═════ Data for analysis
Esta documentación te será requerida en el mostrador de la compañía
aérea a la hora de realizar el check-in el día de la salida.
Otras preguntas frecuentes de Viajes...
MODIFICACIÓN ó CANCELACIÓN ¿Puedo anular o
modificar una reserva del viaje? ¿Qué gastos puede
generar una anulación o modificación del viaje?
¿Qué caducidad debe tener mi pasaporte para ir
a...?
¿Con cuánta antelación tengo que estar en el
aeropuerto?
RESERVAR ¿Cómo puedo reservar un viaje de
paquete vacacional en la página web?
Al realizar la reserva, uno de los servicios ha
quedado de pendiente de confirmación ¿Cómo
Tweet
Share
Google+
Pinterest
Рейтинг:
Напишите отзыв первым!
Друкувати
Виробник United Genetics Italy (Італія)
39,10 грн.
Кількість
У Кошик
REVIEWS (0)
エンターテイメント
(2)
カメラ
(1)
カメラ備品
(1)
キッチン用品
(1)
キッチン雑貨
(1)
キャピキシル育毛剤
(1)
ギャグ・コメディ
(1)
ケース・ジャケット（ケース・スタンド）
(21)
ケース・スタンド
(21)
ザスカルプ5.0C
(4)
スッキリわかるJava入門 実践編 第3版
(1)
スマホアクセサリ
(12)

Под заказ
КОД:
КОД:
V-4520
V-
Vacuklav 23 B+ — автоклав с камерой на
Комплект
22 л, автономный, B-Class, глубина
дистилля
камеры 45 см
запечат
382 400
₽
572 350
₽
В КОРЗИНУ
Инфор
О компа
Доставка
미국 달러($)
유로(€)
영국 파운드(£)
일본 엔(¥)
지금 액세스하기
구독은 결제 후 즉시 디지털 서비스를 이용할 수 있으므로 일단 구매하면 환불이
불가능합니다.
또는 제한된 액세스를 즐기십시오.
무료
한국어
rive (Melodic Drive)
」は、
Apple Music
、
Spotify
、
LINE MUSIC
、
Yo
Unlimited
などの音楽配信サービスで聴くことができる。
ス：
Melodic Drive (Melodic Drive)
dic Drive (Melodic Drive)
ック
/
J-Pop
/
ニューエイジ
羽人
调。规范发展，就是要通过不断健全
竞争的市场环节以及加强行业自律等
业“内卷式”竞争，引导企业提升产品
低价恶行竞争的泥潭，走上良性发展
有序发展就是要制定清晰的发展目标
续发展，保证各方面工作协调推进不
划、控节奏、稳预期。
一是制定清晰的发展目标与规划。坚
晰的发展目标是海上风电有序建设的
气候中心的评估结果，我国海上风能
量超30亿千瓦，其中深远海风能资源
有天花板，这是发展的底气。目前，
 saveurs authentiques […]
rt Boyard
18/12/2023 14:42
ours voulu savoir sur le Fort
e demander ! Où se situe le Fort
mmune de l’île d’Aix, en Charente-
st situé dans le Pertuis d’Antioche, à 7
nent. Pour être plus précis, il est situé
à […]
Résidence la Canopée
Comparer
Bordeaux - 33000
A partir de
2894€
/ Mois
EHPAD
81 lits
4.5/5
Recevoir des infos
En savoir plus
══════════
═════ Data for analysis
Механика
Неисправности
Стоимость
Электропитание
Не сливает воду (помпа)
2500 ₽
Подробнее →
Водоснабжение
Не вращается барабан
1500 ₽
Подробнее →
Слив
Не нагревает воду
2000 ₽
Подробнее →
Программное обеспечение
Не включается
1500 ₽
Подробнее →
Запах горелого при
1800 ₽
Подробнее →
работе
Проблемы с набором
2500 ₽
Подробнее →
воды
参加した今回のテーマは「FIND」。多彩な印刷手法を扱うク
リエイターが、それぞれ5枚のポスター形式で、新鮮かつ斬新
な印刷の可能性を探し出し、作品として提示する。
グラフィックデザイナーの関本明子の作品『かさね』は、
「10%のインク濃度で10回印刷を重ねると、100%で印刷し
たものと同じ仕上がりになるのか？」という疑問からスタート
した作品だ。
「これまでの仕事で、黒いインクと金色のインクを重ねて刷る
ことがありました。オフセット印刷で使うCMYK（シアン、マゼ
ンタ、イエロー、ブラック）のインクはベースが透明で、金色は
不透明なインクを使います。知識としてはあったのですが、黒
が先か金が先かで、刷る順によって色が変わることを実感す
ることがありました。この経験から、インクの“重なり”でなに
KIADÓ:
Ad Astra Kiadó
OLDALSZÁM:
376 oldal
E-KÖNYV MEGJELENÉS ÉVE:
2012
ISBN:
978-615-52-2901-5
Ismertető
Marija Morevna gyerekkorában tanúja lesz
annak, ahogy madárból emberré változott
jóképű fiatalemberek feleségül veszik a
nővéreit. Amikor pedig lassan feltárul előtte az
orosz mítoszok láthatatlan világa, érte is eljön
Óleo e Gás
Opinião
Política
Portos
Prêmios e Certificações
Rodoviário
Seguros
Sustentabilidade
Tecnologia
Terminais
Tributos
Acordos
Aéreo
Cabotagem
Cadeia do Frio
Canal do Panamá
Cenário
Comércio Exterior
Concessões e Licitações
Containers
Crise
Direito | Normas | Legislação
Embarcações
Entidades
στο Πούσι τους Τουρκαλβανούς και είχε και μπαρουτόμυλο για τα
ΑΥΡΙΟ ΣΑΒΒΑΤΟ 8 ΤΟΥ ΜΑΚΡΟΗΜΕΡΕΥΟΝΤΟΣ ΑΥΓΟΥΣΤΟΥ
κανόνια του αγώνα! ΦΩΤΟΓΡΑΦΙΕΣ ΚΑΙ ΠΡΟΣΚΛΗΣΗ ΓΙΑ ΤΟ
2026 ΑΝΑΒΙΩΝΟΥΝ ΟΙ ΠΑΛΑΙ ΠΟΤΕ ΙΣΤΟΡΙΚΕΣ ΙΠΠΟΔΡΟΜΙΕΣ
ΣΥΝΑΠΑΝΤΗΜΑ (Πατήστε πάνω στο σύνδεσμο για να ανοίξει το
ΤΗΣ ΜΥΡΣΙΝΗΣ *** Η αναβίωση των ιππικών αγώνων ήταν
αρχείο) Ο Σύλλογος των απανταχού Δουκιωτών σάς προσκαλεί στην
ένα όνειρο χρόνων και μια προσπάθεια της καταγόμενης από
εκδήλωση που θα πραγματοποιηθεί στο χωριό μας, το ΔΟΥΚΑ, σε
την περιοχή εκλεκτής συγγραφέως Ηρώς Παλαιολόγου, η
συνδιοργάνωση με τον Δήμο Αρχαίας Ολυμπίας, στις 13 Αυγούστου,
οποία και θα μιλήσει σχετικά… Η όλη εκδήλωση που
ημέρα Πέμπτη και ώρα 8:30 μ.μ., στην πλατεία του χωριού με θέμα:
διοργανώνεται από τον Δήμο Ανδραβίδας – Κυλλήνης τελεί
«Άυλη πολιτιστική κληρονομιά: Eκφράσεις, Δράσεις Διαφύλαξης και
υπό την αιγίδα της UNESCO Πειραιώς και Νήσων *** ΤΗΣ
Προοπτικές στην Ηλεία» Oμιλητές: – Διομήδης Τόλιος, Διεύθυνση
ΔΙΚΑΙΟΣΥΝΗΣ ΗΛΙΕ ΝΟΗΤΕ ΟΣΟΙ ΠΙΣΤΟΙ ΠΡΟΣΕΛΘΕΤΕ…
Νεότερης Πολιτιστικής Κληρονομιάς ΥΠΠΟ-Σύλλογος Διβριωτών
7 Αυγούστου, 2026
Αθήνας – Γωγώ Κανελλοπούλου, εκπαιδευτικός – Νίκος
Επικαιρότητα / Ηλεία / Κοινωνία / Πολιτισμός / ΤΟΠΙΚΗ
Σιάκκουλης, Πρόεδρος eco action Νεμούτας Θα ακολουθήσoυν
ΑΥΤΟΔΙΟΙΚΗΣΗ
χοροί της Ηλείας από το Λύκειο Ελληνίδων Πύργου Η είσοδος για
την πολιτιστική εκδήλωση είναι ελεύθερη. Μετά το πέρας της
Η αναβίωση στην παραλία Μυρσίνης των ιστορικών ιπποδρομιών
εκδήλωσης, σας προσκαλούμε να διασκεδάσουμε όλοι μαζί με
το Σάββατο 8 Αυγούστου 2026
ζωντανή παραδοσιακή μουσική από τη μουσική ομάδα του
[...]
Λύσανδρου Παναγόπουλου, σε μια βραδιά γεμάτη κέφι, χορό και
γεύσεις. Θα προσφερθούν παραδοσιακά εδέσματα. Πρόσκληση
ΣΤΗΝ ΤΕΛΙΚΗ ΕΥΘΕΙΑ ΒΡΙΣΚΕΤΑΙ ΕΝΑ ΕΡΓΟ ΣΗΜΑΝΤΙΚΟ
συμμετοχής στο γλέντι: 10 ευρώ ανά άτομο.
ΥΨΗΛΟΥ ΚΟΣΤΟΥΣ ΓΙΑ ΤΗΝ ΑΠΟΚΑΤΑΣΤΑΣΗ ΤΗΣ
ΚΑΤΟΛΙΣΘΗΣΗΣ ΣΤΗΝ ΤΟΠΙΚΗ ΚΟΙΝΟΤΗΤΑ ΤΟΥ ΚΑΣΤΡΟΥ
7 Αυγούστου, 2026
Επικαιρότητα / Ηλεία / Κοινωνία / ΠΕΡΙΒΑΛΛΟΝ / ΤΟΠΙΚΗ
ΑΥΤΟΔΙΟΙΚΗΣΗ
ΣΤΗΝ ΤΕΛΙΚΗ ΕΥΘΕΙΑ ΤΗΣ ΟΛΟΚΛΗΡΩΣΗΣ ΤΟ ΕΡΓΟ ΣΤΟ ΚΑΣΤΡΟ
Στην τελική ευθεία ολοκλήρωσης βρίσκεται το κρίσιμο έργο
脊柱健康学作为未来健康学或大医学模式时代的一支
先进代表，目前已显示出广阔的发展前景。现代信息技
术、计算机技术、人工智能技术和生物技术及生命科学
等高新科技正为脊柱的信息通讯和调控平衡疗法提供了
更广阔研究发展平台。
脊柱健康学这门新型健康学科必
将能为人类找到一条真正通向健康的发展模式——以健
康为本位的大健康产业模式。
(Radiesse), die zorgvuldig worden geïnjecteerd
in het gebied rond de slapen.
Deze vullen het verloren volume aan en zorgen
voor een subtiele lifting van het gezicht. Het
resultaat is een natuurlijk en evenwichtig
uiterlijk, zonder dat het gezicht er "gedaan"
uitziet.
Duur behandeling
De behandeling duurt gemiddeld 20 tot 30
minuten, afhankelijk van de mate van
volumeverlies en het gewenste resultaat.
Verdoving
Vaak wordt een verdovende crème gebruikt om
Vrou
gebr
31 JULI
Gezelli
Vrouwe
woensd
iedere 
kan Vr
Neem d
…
══════════
# Task description
Please give an exact copy of the entries above, from the line with "低价恶行竞争的泥潭，走上良性发展" down to the line with "st situé dans le Pertuis d’Antioche, à 7", inclusive, and nothing else.

# Written answer
低价恶行竞争的泥潭，走上良性发展
有序发展就是要制定清晰的发展目标
续发展，保证各方面工作协调推进不
划、控节奏、稳预期。
一是制定清晰的发展目标与规划。坚
晰的发展目标是海上风电有序建设的
气候中心的评估结果，我国海上风能
量超30亿千瓦，其中深远海风能资源
有天花板，这是发展的底气。目前，
 saveurs authentiques […]
rt Boyard
18/12/2023 14:42
ours voulu savoir sur le Fort
e demander ! Où se situe le Fort
mmune de l’île d’Aix, en Charente-
st situé dans le Pertuis d’Antioche, à 7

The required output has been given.